1) L’iPhone n’est pas la voie pour faire fortune au blackjack. Utilisé correctement, il peut donner un léger avantage au joueur, mais la plupart de ceux qui vont l’essayer ne pourront pas l’utiliser proprement. Et même ceux qui sont en mesure de l’utiliser à leur avantage, auront du mal à ne pas être découverts.

2) L’application n’est pas un danger pour les casino. Si les casinos ont découvert des joueurs essayant d’utiliser le soft, mais les histoires sur les grandes pertes sont le plus probablement de simples sornettes.

3) Ceux qui tentent d’utiliser l’application à la table risquent de graves répercussions, y compris la possibilité de prison. Ceux qui, sans intention, utilisent un téléphone cellulaire à la table, sont soumis à des contrôles.

Au début des années 1960, la nouvelle vedette des jeux de table était le blackjack. Le succès de ce jeu avait été vite acquis après la découverte que le comptage des cartes pourraient entraîner la défaite du casino et donc, la victoire du joueur. Depuis cette époque, des dizaines de millions de joueurs, seulement quelques milliers se sont avérés assez bons pour battre les casinos au blackjack, mais cela n’a pas empêché les casinos de paniquer dans la première étape de cette « révolution » du blackjack.

Ainsi que, la première mesure prise par les casinos a été le changement drastique du jeu. Non seulement que le jeu allait utiliser dorénavant plus d’un paquet, mais ce sont aussi les règles qui ont été modifiées afin de rendre le jeu beaucoup moins attrayant. Alors, peu à peu, les joueurs ont réduit leur temps à la table de blackjack jusqu’à renoncer complètement au jeu. Ainsi, le score était toujours négatif pour les casinos, qui sont revenus aux règles et aux pratiques de la « belle époque » du blackjack, y compris des jeux sigle ou double-deck. Les joueurs ont retourné et certains se sont enrichis, tout au long des années 1980, à Las Vegas.

Le blackjack est toujours le plus populaire des jeux de table – il faudra un certain temps avant qu’il ne soit remplacé – mais ce n’est plus le mega-jeu qu’il était. Le véritable paradoxe de cette situation est que les casinos ont autant d’idées fausses au sujet de blackjack comme les joueurs. Et, si les casinos ont des fois l’impression qu’ils peuvent faire de l’argent en offrant de mauvais jeux, ils ne le font pas seulement en durcissant les règles au blackjack. Un autre modèle de jeu qui leur convient à merveille au sujet de l’avantage de la maison, sont les machines à sous. Ainsi, les joueurs aux machines à sous se confrontent avec des avantages du casino qui vont de 2% jusqu’à 17% pour quelques mega-progressifs.

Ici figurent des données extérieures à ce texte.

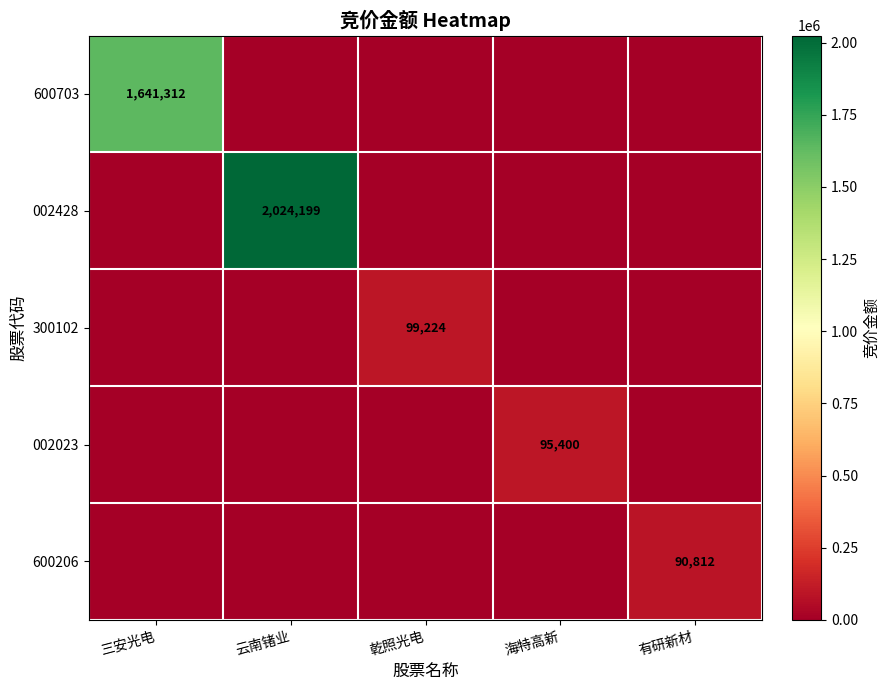

Count the number of data series in this chart.

5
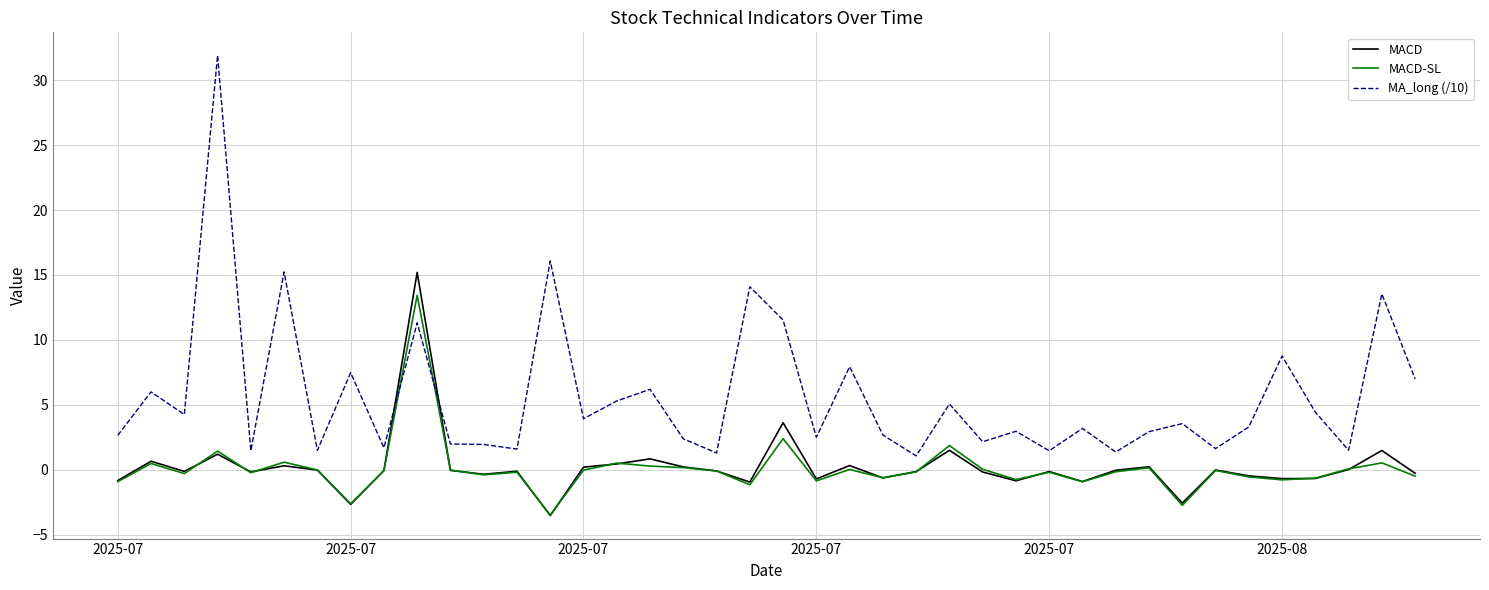

What is the maximum value shown in the chart?

31.9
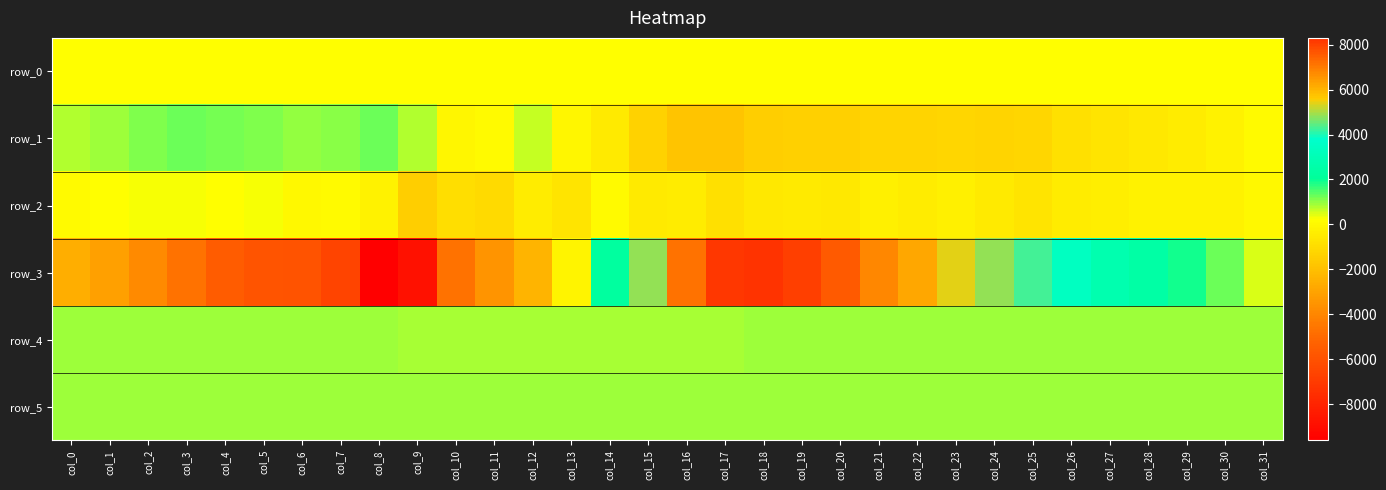

Reading left to right, what are all the values shown in this chart?

row_0: col_0=223.7	col_1=223.7	col_2=223.8	col_3=223.8	col_4=223.9	col_5=223.9	col_6=224.0	col_7=224.1	col_8=224.1	col_9=224.1	col_10=224.2	col_11=224.2	col_12=224.3	col_13=224.4	col_14=224.4	col_15=224.4	col_16=224.5	col_17=224.5	col_18=224.6	col_19=224.6	col_20=224.7	col_21=224.7	col_22=224.8	col_23=224.8	col_24=224.9	col_25=224.9	col_26=225.0	col_27=225.0	col_28=225.1	col_29=225.2	col_30=225.2	col_31=225.2
row_1: col_0=755.0	col_1=914.0	col_2=1145.0	col_3=1262.0	col_4=1223.0	col_5=1121.0	col_6=997.0	col_7=1069.0	col_8=1244.0	col_9=790.0	col_10=-38.0	col_11=77.0	col_12=610.0	col_13=-89.0	col_14=-447.0	col_15=-1298.0	col_16=-1792.0	col_17=-1811.0	col_18=-1449.0	col_19=-1416.0	col_20=-1359.0	col_21=-1250.0	col_22=-1218.0	col_23=-1180.0	col_24=-1261.0	col_25=-1171.0	col_26=-797.0	col_27=-696.0	col_28=-565.0	col_29=-425.0	col_30=-189.0	col_31=116.0
row_2: col_0=89.0	col_1=217.0	col_2=264.0	col_3=307.0	col_4=205.0	col_5=282.0	col_6=-4.0	col_7=47.0	col_8=-220.0	col_9=-1453.0	col_10=-867.0	col_11=-1038.0	col_12=-392.0	col_13=-655.0	col_14=78.0	col_15=-491.0	col_16=-433.0	col_17=-836.0	col_18=-547.0	col_19=-476.0	col_20=-527.0	col_21=-302.0	col_22=-411.0	col_23=-269.0	col_24=-499.0	col_25=-673.0	col_26=-440.0	col_27=-364.0	col_28=-226.0	col_29=-197.0	col_30=-196.0	col_31=40.0
row_3: col_0=-2593.0	col_1=-3074.0	col_2=-3837.0	col_3=-4676.0	col_4=-5485.0	col_5=-5860.0	col_6=-5921.0	col_7=-6554.0	col_8=-9611.0	col_9=-8787.0	col_10=-4695.0	col_11=-3519.0	col_12=-2361.0	col_13=-112.0	col_14=2276.0	col_15=4806.0	col_16=7135.0	col_17=8208.0	col_18=8305.0	col_19=8074.0	col_20=7561.0	col_21=6831.0	col_22=6207.0	col_23=5435.0	col_24=4868.0	col_25=4307.0	col_26=3431.0	col_27=2802.0	col_28=2449.0	col_29=1926.0	col_30=1258.0	col_31=476.0
row_4: col_0=919.0	col_1=919.0	col_2=915.0	col_3=912.0	col_4=900.0	col_5=906.0	col_6=907.0	col_7=902.0	col_8=894.0	col_9=885.0	col_10=878.0	col_11=880.0	col_12=874.0	col_13=872.0	col_14=872.0	col_15=872.0	col_16=881.0	col_17=880.0	col_18=895.0	col_19=893.0	col_20=894.0	col_21=904.0	col_22=911.0	col_23=921.0	col_24=917.0	col_25=912.0	col_26=924.0	col_27=923.0	col_28=924.0	col_29=923.0	col_30=923.0	col_31=921.0
row_5: col_0=899.0	col_1=895.0	col_2=891.0	col_3=890.0	col_4=899.0	col_5=896.0	col_6=898.0	col_7=900.0	col_8=907.0	col_9=900.0	col_10=895.0	col_11=907.0	col_12=904.0	col_13=903.0	col_14=895.0	col_15=900.0	col_16=905.0	col_17=905.0	col_18=898.0	col_19=900.0	col_20=891.0	col_21=891.0	col_22=892.0	col_23=897.0	col_24=895.0	col_25=890.0	col_26=895.0	col_27=896.0	col_28=894.0	col_29=893.0	col_30=892.0	col_31=890.0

Mais la mentalité d’un joueur, quand il joue à une machine à sous, n’est pas la même lorsqu’il joue au blackjack. Au blackjack, les joueurs s’attendent à mener une compétition plus serrée avec le casino et équilibrer, finalement, la balance des gains et des pertes. De plus, les joueurs au blackjack sont très attachées à la spécificité du jeu et cherchent la sensation particulière que seulement le blackjack peut leur offrir.